If we need an example of what that looks like, we need only to recall open source software (OSS), which offers its source code up for anyone to review and modify for any purpose. This transparency stokes collaboration, trust, and community as developers, teachers, designers, and organisations large and small touch the code. This decentralised community is defined by its diversity — in location, ethnicity, thinking, and background — which creates fertile ground for innovation as new approaches are continually introduced and weaknesses uncovered and improved.

Such traits may be why U.S. federal policy mandates 20% of all custom-developed code be OSS, though Acquia CISO Robert Former believes the percentage should be higher “simply because it’s a rich environment for development. It’s a rich environment for innovation.”

It needs to be done cautiously, though, he warns. “Open source brings up a lot of problems with software provenance. Where did it come from? Who vetted the code?” asks Former. “Your open source community will put out features much faster than your commercial community in general, but by doing things as open source, you accept responsibility for its safety. You accept responsibility for maintaining the system.”

The U.S. government does run the Federal Risk and Authorization Management Program (FedRAMP) to ensure there are guardrails in place not just for OSS but any vendor who provides products or services to a federal agency. The program establishes a standardised approach to security evaluation, authorization, and the constant monitoring of cloud products and services.


“Federal agencies can only consume cloud products that have been through the process,” explains Former, but for the vendors that pass and receive an Authority to Operate (ATO), their security is automatically elevated. In fact, it’s “a good idea for commercial companies to track those ATOs because it’s an indicator, a barometer of a company’s commitment to their security and compliance program because it’s not easy to do.”

But for Dries Buytaert, CTO and co-founder of Acquia and open source software Drupal, the U.S. government is missing another opportunity beyond mandating a higher percentage of federal custom-developed OSS. If any software is developed with tax dollars, he says, “the default should be ‘developed with public money, make it public code.’”

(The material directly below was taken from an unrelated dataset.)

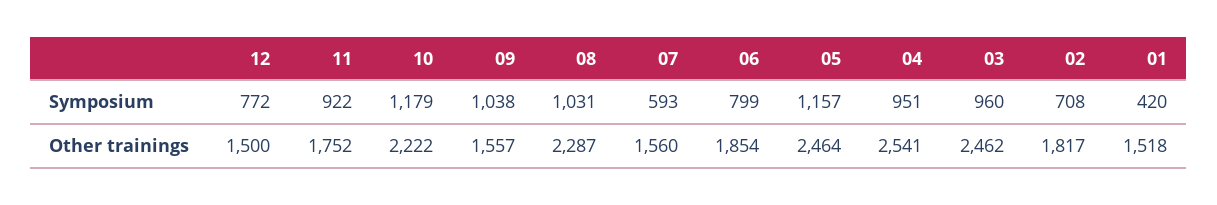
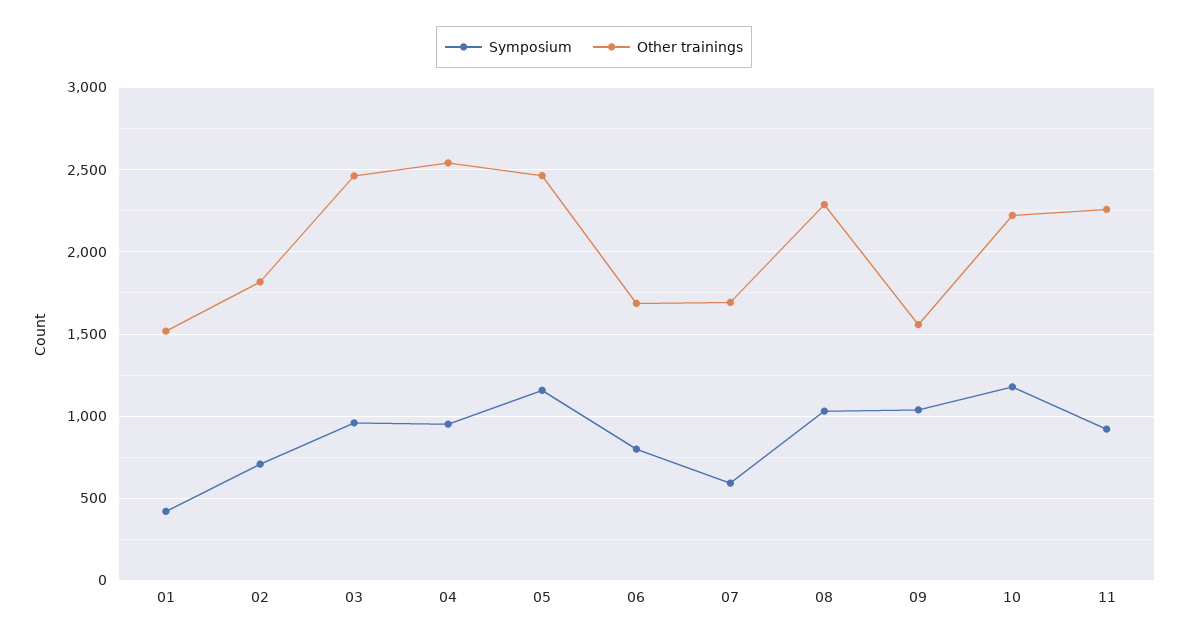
Symposium, 12: 772 -> none
Other trainings, 12: 1500 -> none
Other trainings, 11: 1752 -> 2250
Other trainings, 07: 1560 -> 1700
Other trainings, 06: 1854 -> 1700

There are some circumstances when that adage shouldn’t be applied, such as in the development of sensitive military software, but the United States can keep an eye on countries like Bulgaria that have implemented this idea to see how a national repository for source code could succeed.

Where to Go from Here

No doubt that, as technology evolves, its effects on political systems and processes will also morph. Likewise, as governments, politicians, and citizens remain dynamic in their relationships to one another and the world at large, they too will influence technology and its development. Both tech and politics remain in a dialectical relationship to one another, with people and communities unifying the two.